На скамейке сидит средних лет пара: мужчина, он постарше, женщина – помоложе. Они держатся за руки и молчат, нельзя отделаться от ощущения, что они продолжают давно начатый разговор. Оба они – ФНЛ и Анна – постарели, хотя выглядят прекрасно. Прошел всего лишь год (подумать только, как время летит), а скандал уже давно забыт, Президент успешно переизбран на второй срок, жизнь продолжается.
– Вы позволите? – это я спрашиваю.
Мужчина поворачивается ко мне и смотрит приветливо, без вызова, но явно меня не узнает.
– Мы что, разве знакомы, месье?
– Шапочно, – не задумываясь, отвечаю я и подхожу поближе.
– В прошлом году…
– Как же, как же! Я вас, конечно, узнала, месье: вы помогли моему мужу отыскать его родственников по матери, на Украине, точнее в Одессе, не так ли? – вмешивается в наш разговор Анна Розен.
Она говорит низким густым голосом, и у меня кружится голова – этот голос, эта открытая доверчивая прямота, взгляд.

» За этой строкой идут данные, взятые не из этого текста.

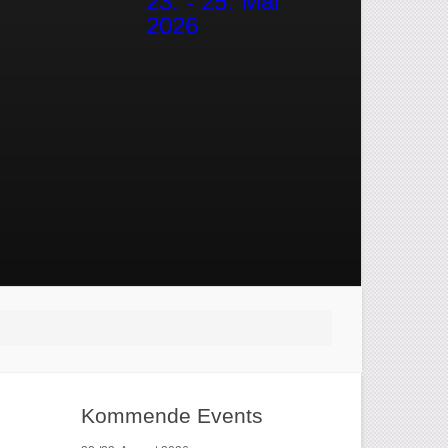
23. - 25. Mai
2026
Kommende Events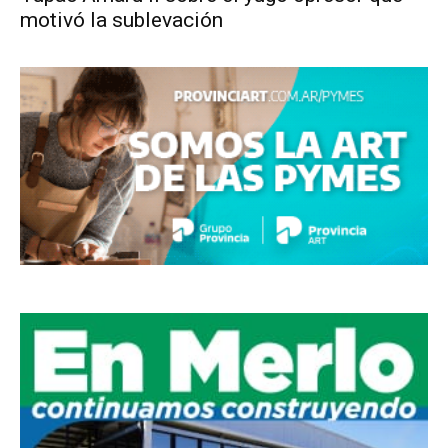
motivó la sublevación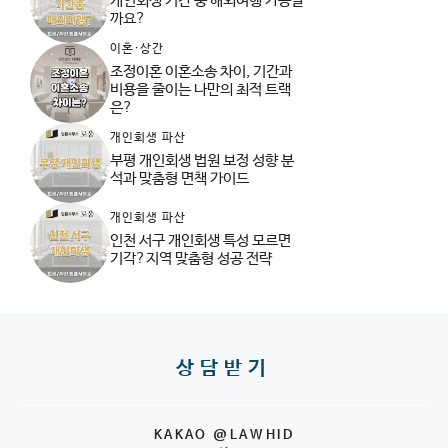
개인회생 기간 중 해외여행 가능할
까요?
이혼·상간
조정이혼 이혼소송 차이, 기간과
비용을 줄이는 나만의 최적 트랙
은?
개인회생 파산
부평 개인회생 법원 보정 성향 분
석과 맞춤형 면책 가이드
개인회생 파산
인천 서구 개인회생 특성 모르면
기각?지역 맞춤형 성공 전략
상담받기
KAKAO @LAWHID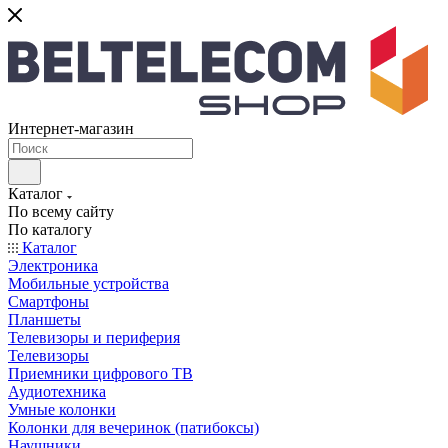
Интернет-магазин
Каталог
По всему сайту
По каталогу
Каталог
Электроника
Мобильные устройства
Смартфоны
Планшеты
Телевизоры и периферия
Телевизоры
Приемники цифрового ТВ
Аудиотехника
Умные колонки
Колонки для вечеринок (патибоксы)
Наушники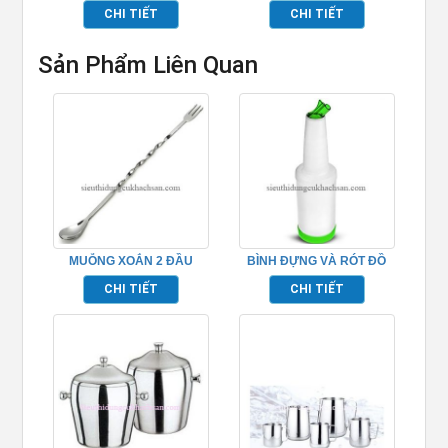
CAO CẤP TP694053
TP694003
CHI TIẾT
CHI TIẾT
Sản Phẩm Liên Quan
MUỖNG XOẮN 2 ĐẦU
BÌNH ĐỰNG VÀ RÓT ĐỒ
TP694010
JUICE PHA CHẾ TP694034
CHI TIẾT
CHI TIẾT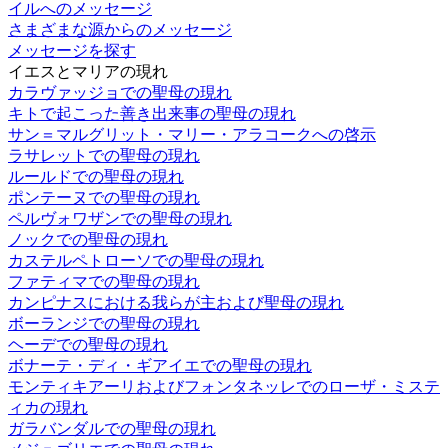
イルへのメッセージ
さまざまな源からのメッセージ
メッセージを探す
イエスとマリアの現れ
カラヴァッジョでの聖母の現れ
キトで起こった善き出来事の聖母の現れ
サン＝マルグリット・マリー・アラコークへの啓示
ラサレットでの聖母の現れ
ルールドでの聖母の現れ
ポンテーヌでの聖母の現れ
ペルヴォワザンでの聖母の現れ
ノックでの聖母の現れ
カステルペトローソでの聖母の現れ
ファティマでの聖母の現れ
カンピナスにおける我らが主および聖母の現れ
ボーランジでの聖母の現れ
ヘーデでの聖母の現れ
ボナーテ・ディ・ギアイエでの聖母の現れ
モンティキアーリおよびフォンタネッレでのローザ・ミステ
ィカの現れ
ガラバンダルでの聖母の現れ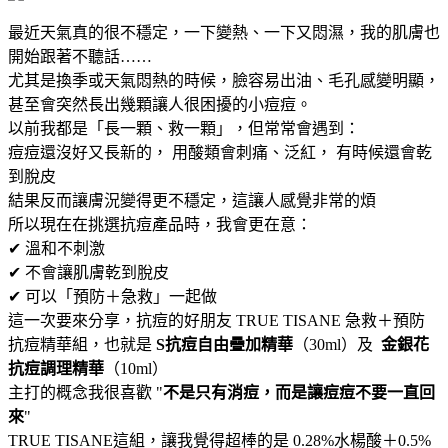
最近天氣真的很不穩定，一下變熱、一下又悶濕，我的肌膚也
開始跟著不聽話……
尤其是換季或天氣悶熱的時候，臉容易出油、毛孔感變明顯，
甚至會突然長出幾顆讓人很困擾的小痘痘。
以前我都是「長一顆、救一顆」，但常常會遇到：
痘痘還沒好又長新的， 用酸類會刺痛、泛紅， 有時候還會乾
到脫皮
結果反而讓膚況變得更不穩定，這讓人感覺非常的煩
所以現在在挑選抗痘產品時，我會更在意：
✔ 溫和不刺激
✔ 不會讓肌膚乾到脫皮
✔ 可以「預防＋急救」一起做
這一次要來分享，抗痘的好朋友 TRUE TISANE 急救＋預防
抗痘精華組，也就是
S抗痘自由疊加精華
（30ml）及
金銀花
抗痘調理精華
（10ml）
主打的概念我很喜歡 "
不是只有消痘，而是讓痘痘不要一直回
來
"
TRUE TISANE這組，讓我覺得超棒的是 0.28%水楊酸＋0.5%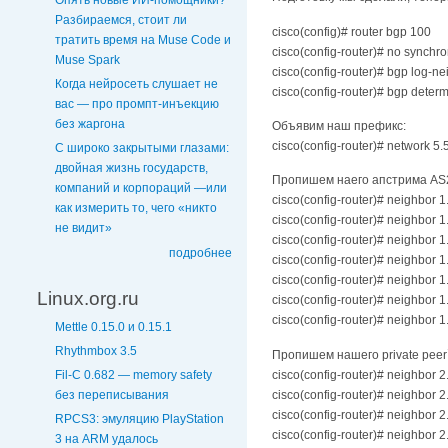
Опять новые ИИ-помощники?
Разбираемся, стоит ли
cisco(config)# router bgp 100
тратить время на Muse Code и
cisco(config-router)# no synchro
Muse Spark
cisco(config-router)# bgp log-n
Когда нейросеть слушает не
cisco(config-router)# bgp determ
вас — про промпт-инъекцию
без жаргона
Объявим наш префикс:
cisco(config-router)# network 5
С широко закрытыми глазами:
двойная жизнь государств,
Пропишем наего апстрима AS
компаний и корпораций —или
cisco(config-router)# neighbor 1
как измерить то, чего «никто
cisco(config-router)# neighbor 
не видит»
cisco(config-router)# neighbor 
подробнее
cisco(config-router)# neighbor 1
cisco(config-router)# neighbor 1
Linux.org.ru
cisco(config-router)# neighbor 
cisco(config-router)# neighbor 
Mettle 0.15.0 и 0.15.1
Rhythmbox 3.5
Пропишем нашего private peer
cisco(config-router)# neighbor 2
Fil-C 0.682 — memory safety
cisco(config-router)# neighbor 2
без переписывания
cisco(config-router)# neighbor 
RPCS3: эмуляцию PlayStation
cisco(config-router)# neighbor 2
3 на ARM удалось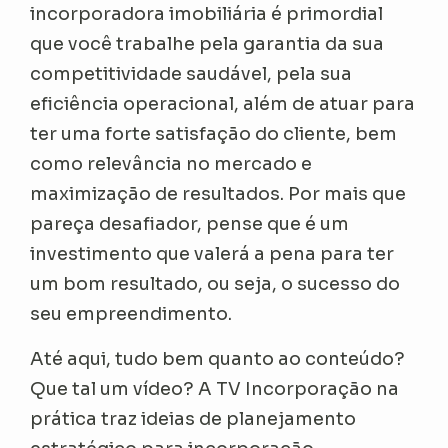
incorporadora imobiliária é primordial
que você trabalhe pela garantia da sua
competitividade saudável, pela sua
eficiência operacional, além de atuar para
ter uma forte satisfação do cliente, bem
como relevância no mercado e
maximização de resultados. Por mais que
pareça desafiador, pense que é um
investimento que valerá a pena para ter
um bom resultado, ou seja, o sucesso do
seu empreendimento.
Até aqui, tudo bem quanto ao conteúdo?
Que tal um vídeo? A TV Incorporação na
prática traz ideias de planejamento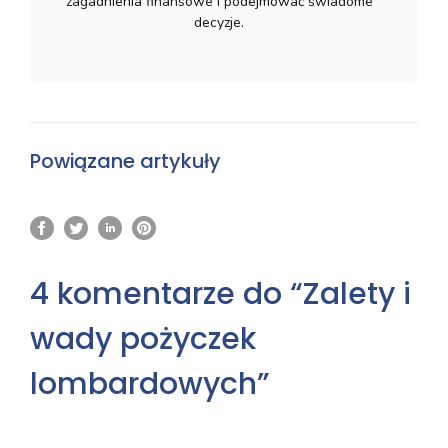
zagadnienia finansowe i podejmować świadome
decyzje.
Powiązane artykuły
4 komentarze do “Zalety i
wady pożyczek
lombardowych”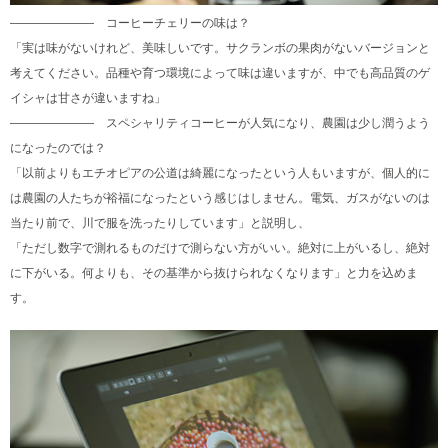
——————— コーヒーチェリーの味は？
「実は味がないけれど、美味しいです。サクランボの果肉がないバージョンと
考えてください。品種や育つ環境によって味は違いますが、中でも高品質のゲ
イシャは甘さが違いますね」
——————— スペシャリティコーヒーが人気になり、農園は少し潤うよう
になったのでは？
「以前よりもエチオピアの公道は綺麗になったという人もいますが、個人的に
は農園の人たちが裕福になったという感じはしません。電気、ガスがないのは
当たり前で、川で服を洗ったりしています」と説明し、
「ただし数字で測れるものだけで測らない方がいい。絶対に上がいるし、絶対
に下がいる。何よりも、その基準から抜けられなくなります」と力を込めま
す。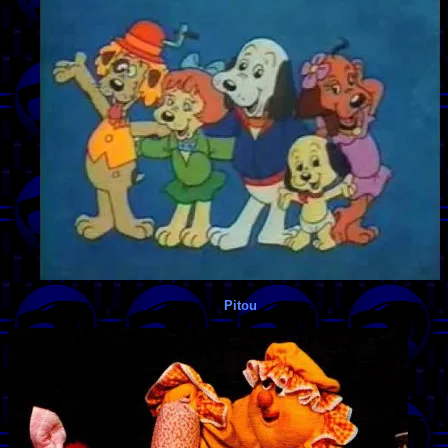
Pitou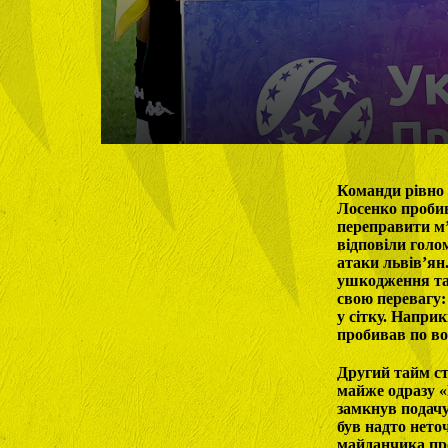
Команди рівно 
Лосенко пробив
переправити м’
відповіли голо
атаки львів’ян
ушкодження та 
свою перевагу:
у сітку. Напри
пробивав по во
Другий тайм ста
майже одразу «
замкнув подачу
був надто нето
майданчика про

А какие духи!
– Да, да, именно так, более того: нам удалось установить, что ваш супруг приходится внучатым племянником знаменитому русско-еврейскому писателю, Исааку Бабелю. Поздравляю, это большая честь.
– Бабель, Бабель, Вавилон[58]. Вавилонская башня – тихонечко напевает ФНЛ.
– Вы знаете, месье, мы завтра уезжаем в Марракеш, где у нас дом.